After reading the JST for Genesis 14, I am left with some questions about how Abraham relates to Melchizedek.
Was Melchizedek an example for him? Did Abraham go to him in order to receive his priesthood? Abraham says, “I sought for the blessings of the fathers, and the right whereunto I should be ordained to administer the same,” and finally that “I became a rightful heir, a High Priest, holding the right belonging to the fathers” (Abr. 1:2). Could that be referring to this particular visit with Melchizedek? The last verse of the JST for Genesis 14 says that:
And it came to pass, that God blessed Abram, and gave unto him riches, and honor, and lands for an everlasting possession; according to the covenant which he had made, and according to the blessing wherewith Melchizedek had blessed him.
It doesn’t mention the priesthood or appointments or promises concerning seed, etc., but, it does mention a covenant, and also a blessing given by Melchizedek. Who knows, but it could be that he received his appointment to the priesthood from Melchizedek (since Abraham says he received it from the fathers — he had to receive it from someone, and I don’t know of any reference of him going to see any other priesthood holder). Anyway, fun speculation, as always.

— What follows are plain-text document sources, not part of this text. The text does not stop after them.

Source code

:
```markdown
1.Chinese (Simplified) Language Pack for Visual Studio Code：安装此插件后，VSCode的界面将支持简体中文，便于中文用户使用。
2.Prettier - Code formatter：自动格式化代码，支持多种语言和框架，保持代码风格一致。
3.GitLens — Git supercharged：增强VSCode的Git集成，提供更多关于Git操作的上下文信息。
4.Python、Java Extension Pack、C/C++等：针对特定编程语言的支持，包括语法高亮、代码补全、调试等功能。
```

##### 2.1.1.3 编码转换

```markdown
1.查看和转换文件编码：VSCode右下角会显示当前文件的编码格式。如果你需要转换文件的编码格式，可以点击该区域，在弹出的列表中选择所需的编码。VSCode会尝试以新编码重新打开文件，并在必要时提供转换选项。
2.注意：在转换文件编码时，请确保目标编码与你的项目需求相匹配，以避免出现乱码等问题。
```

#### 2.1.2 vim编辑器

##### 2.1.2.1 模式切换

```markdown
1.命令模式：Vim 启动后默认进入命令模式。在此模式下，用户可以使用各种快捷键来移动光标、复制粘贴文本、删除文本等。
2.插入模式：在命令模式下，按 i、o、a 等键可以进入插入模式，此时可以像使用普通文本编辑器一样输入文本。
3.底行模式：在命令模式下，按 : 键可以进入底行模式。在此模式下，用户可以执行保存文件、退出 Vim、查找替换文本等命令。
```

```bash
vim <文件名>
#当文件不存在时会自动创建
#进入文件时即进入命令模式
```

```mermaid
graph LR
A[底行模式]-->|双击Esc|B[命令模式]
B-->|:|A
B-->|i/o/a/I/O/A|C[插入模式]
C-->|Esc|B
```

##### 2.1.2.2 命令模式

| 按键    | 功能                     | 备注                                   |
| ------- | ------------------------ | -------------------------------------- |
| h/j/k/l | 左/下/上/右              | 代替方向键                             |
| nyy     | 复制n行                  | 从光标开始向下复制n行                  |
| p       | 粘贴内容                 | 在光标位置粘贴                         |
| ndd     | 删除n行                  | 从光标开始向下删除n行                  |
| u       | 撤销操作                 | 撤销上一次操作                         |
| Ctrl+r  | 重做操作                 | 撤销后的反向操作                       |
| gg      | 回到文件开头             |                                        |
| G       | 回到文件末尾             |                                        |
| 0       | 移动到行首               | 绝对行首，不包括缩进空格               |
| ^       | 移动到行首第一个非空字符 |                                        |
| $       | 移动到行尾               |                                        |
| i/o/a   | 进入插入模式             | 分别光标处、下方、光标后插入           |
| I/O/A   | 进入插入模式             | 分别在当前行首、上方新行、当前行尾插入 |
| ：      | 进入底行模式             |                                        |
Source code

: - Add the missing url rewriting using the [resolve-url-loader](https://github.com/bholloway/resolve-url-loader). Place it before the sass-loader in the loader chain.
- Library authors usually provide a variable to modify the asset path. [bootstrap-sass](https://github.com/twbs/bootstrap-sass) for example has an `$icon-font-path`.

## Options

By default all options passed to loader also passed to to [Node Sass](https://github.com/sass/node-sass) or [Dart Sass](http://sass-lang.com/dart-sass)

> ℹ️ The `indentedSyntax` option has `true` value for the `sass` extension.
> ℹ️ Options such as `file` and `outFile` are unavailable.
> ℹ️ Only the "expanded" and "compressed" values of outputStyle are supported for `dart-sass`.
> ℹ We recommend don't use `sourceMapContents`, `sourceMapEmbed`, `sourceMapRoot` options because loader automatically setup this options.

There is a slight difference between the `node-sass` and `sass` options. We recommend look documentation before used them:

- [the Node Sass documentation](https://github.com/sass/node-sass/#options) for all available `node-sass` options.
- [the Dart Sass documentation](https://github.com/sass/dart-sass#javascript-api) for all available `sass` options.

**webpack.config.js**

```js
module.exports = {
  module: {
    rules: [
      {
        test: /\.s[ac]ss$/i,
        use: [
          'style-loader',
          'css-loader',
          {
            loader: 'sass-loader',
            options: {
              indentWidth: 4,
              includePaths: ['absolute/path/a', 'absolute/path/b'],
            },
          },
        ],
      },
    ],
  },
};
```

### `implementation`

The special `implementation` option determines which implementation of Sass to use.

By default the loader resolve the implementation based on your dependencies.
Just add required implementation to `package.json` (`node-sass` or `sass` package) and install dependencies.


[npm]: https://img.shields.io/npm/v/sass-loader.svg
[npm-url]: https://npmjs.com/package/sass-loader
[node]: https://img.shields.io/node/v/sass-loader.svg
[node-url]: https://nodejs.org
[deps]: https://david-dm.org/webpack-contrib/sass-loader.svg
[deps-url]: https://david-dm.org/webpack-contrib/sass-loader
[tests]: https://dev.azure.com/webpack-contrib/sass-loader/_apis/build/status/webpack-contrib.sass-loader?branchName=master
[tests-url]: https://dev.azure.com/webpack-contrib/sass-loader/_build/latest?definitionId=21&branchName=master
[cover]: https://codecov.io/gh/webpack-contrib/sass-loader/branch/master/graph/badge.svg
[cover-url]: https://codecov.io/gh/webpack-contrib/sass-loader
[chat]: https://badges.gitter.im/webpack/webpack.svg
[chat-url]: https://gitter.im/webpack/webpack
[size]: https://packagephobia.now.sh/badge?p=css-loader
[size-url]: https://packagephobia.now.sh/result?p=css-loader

Also, Abraham seeks to be a “Prince of Peace” in Abraham 1:2, which is what Melchizedek was just called. Did Abraham want to do what Melchizedek was doing? Was he hoping Melchizedek could ordain him to be the same? Did he? But, if I understand right, Melchizedek was translated to heaven, but Abraham wanders on the earth. Was he appointed to stay on earth, like Noah was after Enoch’s city left? (see Moses 7:42). Abraham is even compared to Noah in Abraham 1:19, though I’m not sure exactly what the connection is (“As it was with Noah so shall it be with thee.”) Was Abraham seeking to be someone who built up a city, but instead, was given the promise that he would be a father, rather than a prince or king? I think there might be some interesting things to think about there.
Abraham will have lands for an “everlasting possession,” but his promised city is set in the future: “a strange land which I will give unto thy seed after thee for an everlasting possession, when they hearken to my voice” (Abr 2:6). The land that could be made into a celestial city isn’t given to Abraham in his lifetime: there is no possibility of building up a city for Abraham. It is something his future seed will need to do. But in addition, his seed is charged with teaching the whole world in such a way that anyone and everyone can be a part of Abraham’s seed (Abr. 2:9-11)! Abraham sought to be a “Prince of Peace,” but perhaps he got instead the promise of being a father over, really, the rest of the world’s posterity. Interesting trade!
But going back to the JST again, at the least it seems to be that Abraham gets his blessings, whatever they amount to, in return for his tithing. It says, “Abram paid unto him tithes of all that he had … more than that which he had need.” Melchizedek is “the keeper of the storehouse,” and the one “God had appointed to receive tithes for the poor.” And in return, Melchizedek, “being the high priest, and the keeper of the storehouse of God,” “lifted up his voice, and he blessed Abram” with riches, honor, lands. It sounds more like consecration of Joseph Smith’s time: consecrate what you have, and you will be given a stewardship back!
I don’t know if I’ve got any right answers, but I do think there are definitely details in there that deserve some more thinking!